Vancouver Olympics 36
One of the decked-out ice surfacing machines at the hockey game

  • Since you don’t get to see the videos used to work up the crowds, you all missed one of my favorite things: the 90 second music video montage used to pump up the crowd at each event venue.  With great music and scenic video of Canadian sights, every time it aired it had people clapping, cheering and stomping their feet by the end.  I need to contact VANOC to see if I can get a copy.  I did, however, record one on my camera in video mode, and still watch it on occasion to get me “back in the moment”.
  • Here’s one I can’t figure out: I was generally the warmest when outside with all my friends.  Two from SF, two from Vancouver, and it was me, from sunny Southern California, who was usually stripping off jackets and working up a sweat and such walking around town.  Yet I freeze in my own apartment.  Maybe I can live in a colder clime, so long as I have a warmer house…
  • Vancouver is an amazing city.  Or maybe it’s just a better fit for me as a person, I don’t know.  What I do know is that of all the cities I’ve been to, Vancouver is at the top of the list for the one I’ve felt most comfortable in.
  • I got to share the Olympics with some of my closest friends.  In a fantastic city.  With great, upbeat crowds and friendly people.  I miss it already.


  1. Yay! I’m so glad you had a nice time! It sounds Amazing. Are you thinking about moving now?

  2. I didn’t feel THAT warm and welcome last time I visited, but maybe because we didn’t know anybody and it wasn’t Olympics season. After reading this (and that LA Times article) I am reconsidering moving to Vancouver!

    If only I could find a damn job in my field, or just any job with livable income for a 30-something… Gotta start looking now!

    It’s awesome you enjoyed it so much. Thanks for sharing the experience!

  3. The grass is always greener on the other side of the border. I’ve only had a limited exposure to Canada but what I’ve seen and experienced, I liked.

  4. Glad I finally got the chance to catch up on your Olympics posts (—oh, and the ‘boobs’ post).

    Vancouver is lovely, and there are days I truly miss Canada. Were it not for NYC I might have moved back to Montreal.

    Would you seriously consider emigrating? Perhaps you could find a way to live/work there for a few years, to try it out. . . .
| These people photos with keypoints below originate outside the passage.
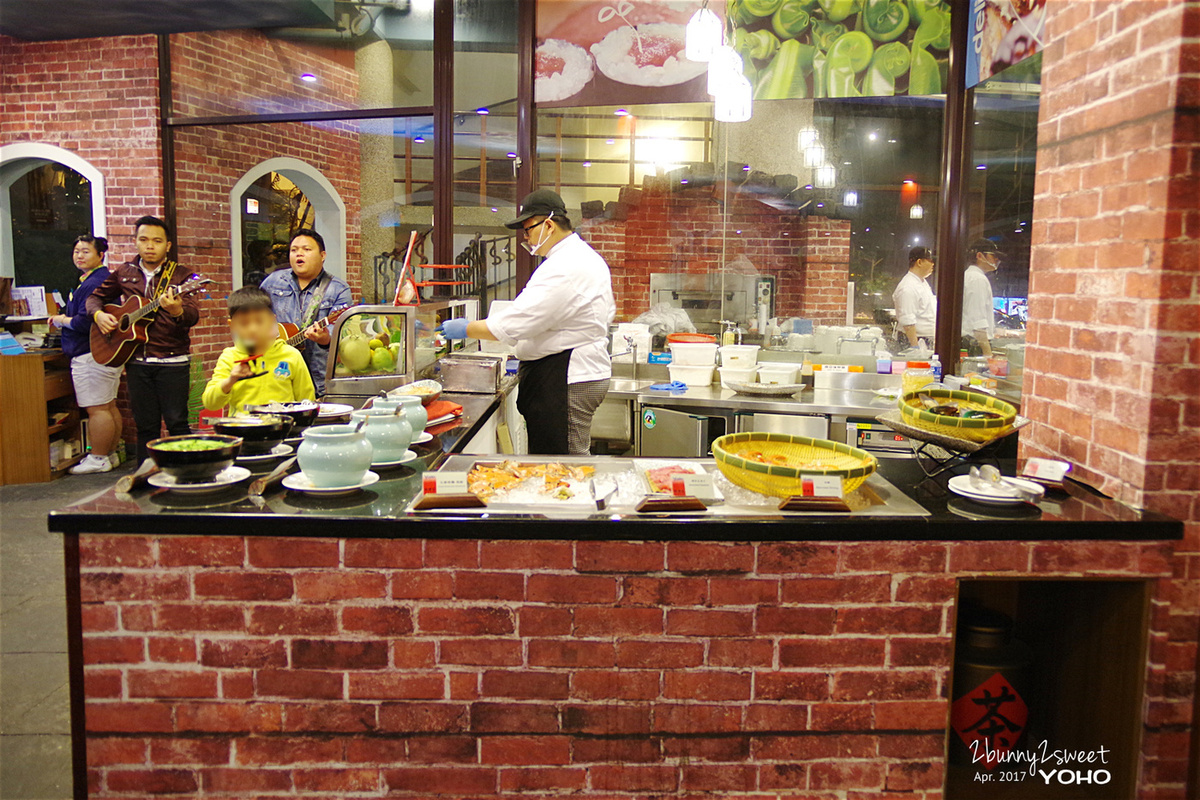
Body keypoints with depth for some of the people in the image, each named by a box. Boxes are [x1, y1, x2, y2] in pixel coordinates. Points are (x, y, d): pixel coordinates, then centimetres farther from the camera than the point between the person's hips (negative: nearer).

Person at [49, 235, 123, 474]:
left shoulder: (92, 284, -16)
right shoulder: (104, 279, 17)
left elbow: (84, 322, -22)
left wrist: (61, 320, -6)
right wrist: (65, 319, 13)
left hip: (91, 355, -11)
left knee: (97, 410, -5)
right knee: (109, 407, 14)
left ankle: (98, 459, 0)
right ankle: (110, 454, 22)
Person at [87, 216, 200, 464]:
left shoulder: (180, 276, -3)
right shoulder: (124, 273, 10)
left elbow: (193, 316, -16)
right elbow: (96, 297, 24)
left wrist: (177, 311, -39)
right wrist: (98, 314, 1)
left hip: (172, 362, -4)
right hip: (137, 362, 4)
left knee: (177, 423, -6)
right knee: (146, 425, 10)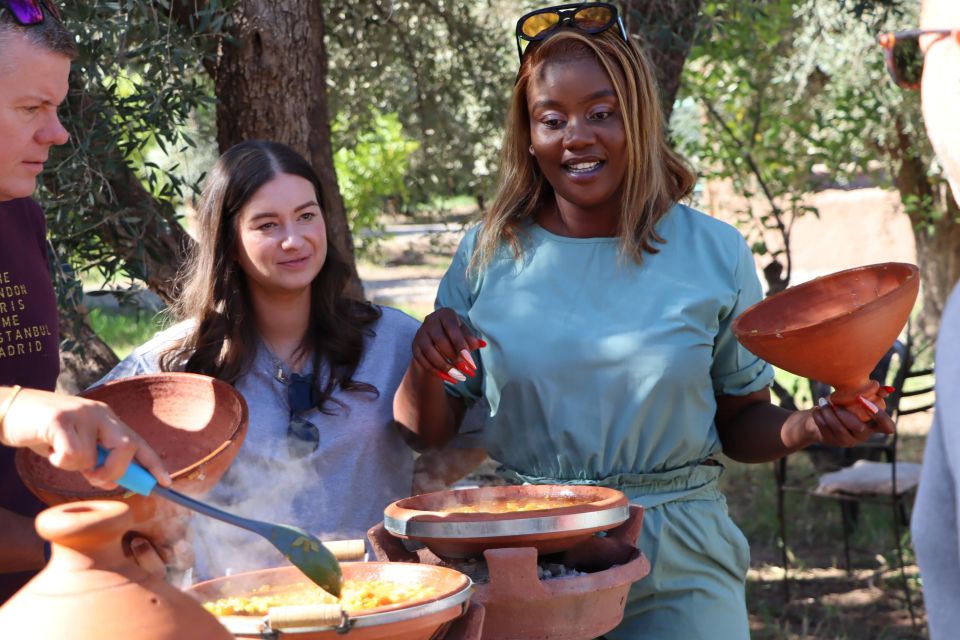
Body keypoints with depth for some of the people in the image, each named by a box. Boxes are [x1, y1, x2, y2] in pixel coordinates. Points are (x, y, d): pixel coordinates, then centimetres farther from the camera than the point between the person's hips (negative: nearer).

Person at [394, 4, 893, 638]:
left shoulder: (714, 253, -2)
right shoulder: (487, 254, 0)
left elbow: (740, 423, 7)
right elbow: (430, 429, 5)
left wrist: (808, 425, -14)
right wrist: (427, 365, -16)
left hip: (678, 567, 0)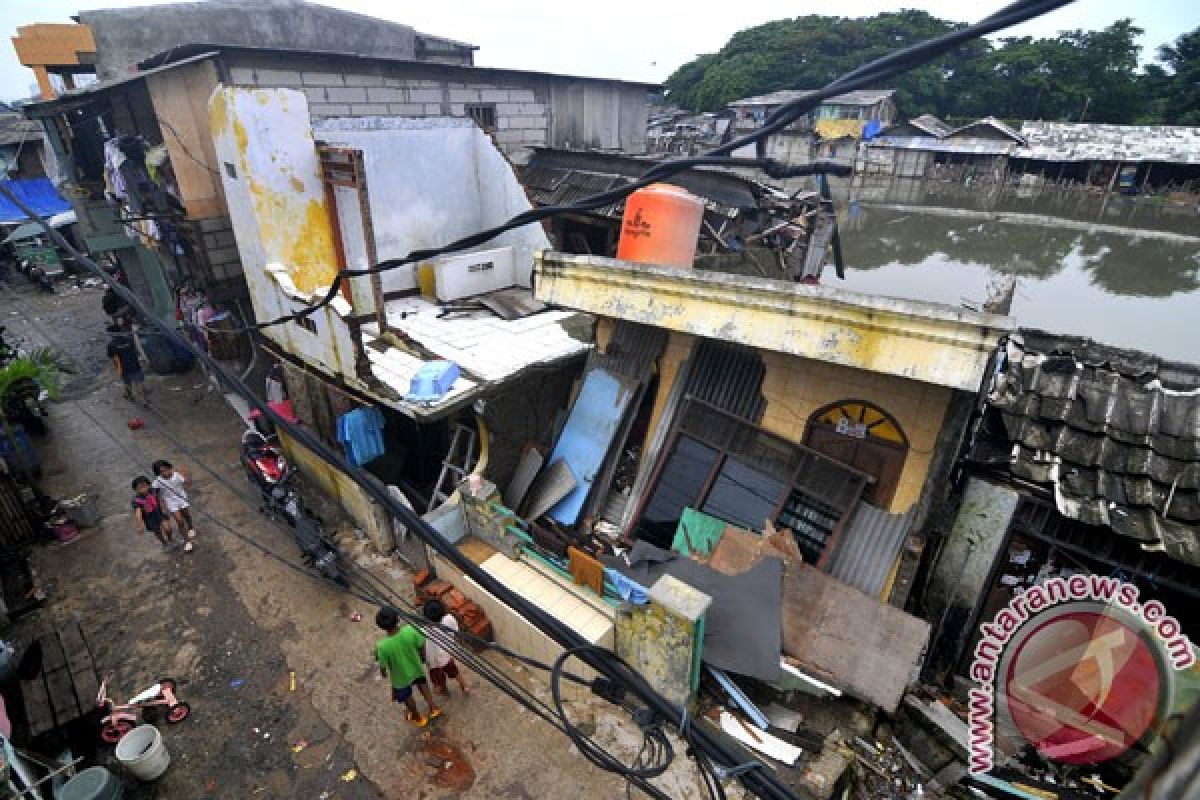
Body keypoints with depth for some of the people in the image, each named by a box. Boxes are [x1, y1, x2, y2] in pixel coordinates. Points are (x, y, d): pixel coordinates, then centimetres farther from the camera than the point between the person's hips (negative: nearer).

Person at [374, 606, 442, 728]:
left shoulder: (383, 646, -38)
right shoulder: (410, 630, -34)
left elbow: (383, 666, -20)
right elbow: (421, 645, -15)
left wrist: (383, 672, 5)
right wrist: (421, 658, 8)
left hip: (401, 677, -1)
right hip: (416, 668, 2)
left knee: (407, 697, 30)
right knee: (422, 683, 36)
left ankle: (418, 718, 54)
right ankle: (433, 707, 47)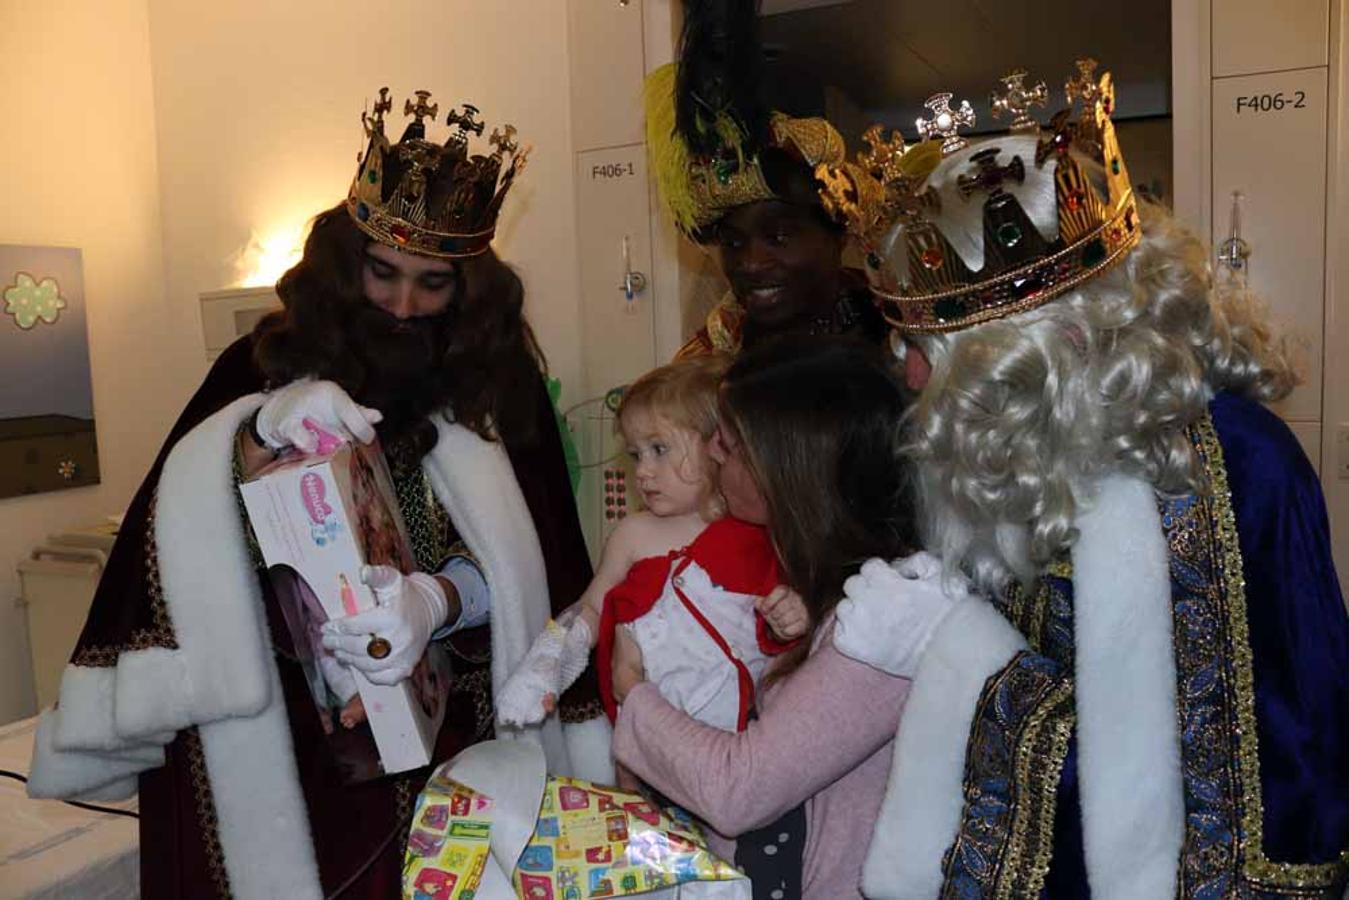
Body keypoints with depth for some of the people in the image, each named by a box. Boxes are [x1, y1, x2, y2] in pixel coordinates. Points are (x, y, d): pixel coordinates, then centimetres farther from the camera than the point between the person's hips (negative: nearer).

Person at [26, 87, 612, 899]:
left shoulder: (496, 370, 1)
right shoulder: (276, 356, 4)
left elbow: (523, 558, -7)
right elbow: (182, 513, -4)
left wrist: (438, 603, -28)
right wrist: (261, 432, -24)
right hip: (284, 685, 1)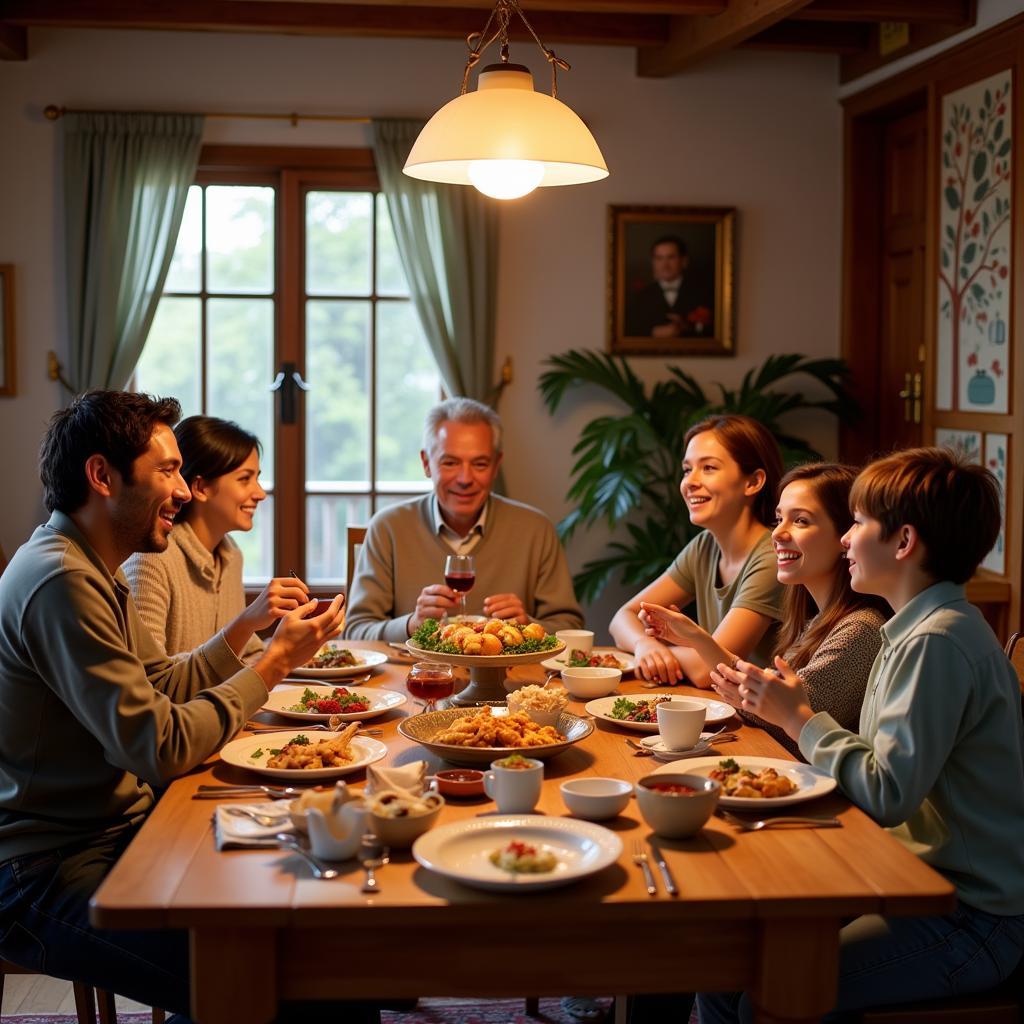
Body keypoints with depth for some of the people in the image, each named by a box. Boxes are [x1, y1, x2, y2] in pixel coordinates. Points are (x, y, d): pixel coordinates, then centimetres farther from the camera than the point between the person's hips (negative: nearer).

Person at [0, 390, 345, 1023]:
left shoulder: (94, 570, 13)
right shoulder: (61, 582, -21)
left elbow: (163, 688, 17)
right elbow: (162, 748, -24)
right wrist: (275, 663, -14)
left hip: (119, 827, 10)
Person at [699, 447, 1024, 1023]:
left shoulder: (938, 641, -21)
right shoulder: (926, 627, 11)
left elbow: (888, 794, -24)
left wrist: (800, 718, -13)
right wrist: (793, 709, 6)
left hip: (972, 920, -9)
  5. I’m still so amazed that you were actually at the Olympics! Awesome!

    Also – I grew up in a cold climate, but lived in much more temperate area for a few years, and was ALWAYS colder there, in the temperate location. People actually know how to keep their buildings warm in cold climates, because they have to.

  6. Canadians rule. I’ve never met one I didn’t like. You definitely make me want to go visit Vancouver even more.

  7. MissMcCracken – Oh, I don’t know. It’s nice to think about, though…

    K – I don’t deny that Vancouver is like any other city: if you don’t know anyone, it can feel less than welcoming (though far more so than, say, L.A.), and it certainly has its problems (i.e. don’t go to the east side). Still…

    Homer-Dog – LOL, perfect way to put it!

    AbsurdBeats – I still need to visit NYC. Can I crash on your couch?

    WaitingForButterflies – Thanks! And I’m glad to know I’m not alone in being cold in a warmer climate. 🙂

    MelHeth – Indeed they do! You’ve never been?

  8. Hey,

    Sounds like you had a wonderful time at the Games and in Vancouver – thanks for sharing your experiences. Honestly, if you like to hike then Vancouver would be an awesome place to live for you. I don’t know that visitors got a sense of it, but within Vancouver culture is more outdoors oriented than say Montreal (which has an amazing arts/music/theatre/culture scene). Beyond this it is a city that is still developing an identity, but whatever it is,or will be the city proper definitely has strong urban/metro vibe.

  9. A – I did, and it’s a great city. Now if you can just find me a spectacular job or a fantastic woman to marry me so I can move there…

  10. That 90 second “pump up” video..I was at the games and I COMPLETELY agree: an overriding memory for me too.
    BUT WHAT WAS THAT MUSIC?! I am desperate to find out!

  11. I (we) was so glad it all worked out. It is always good spending time with GH and lovely to meet the BF and her man.

    You are always welcome in our northern clime.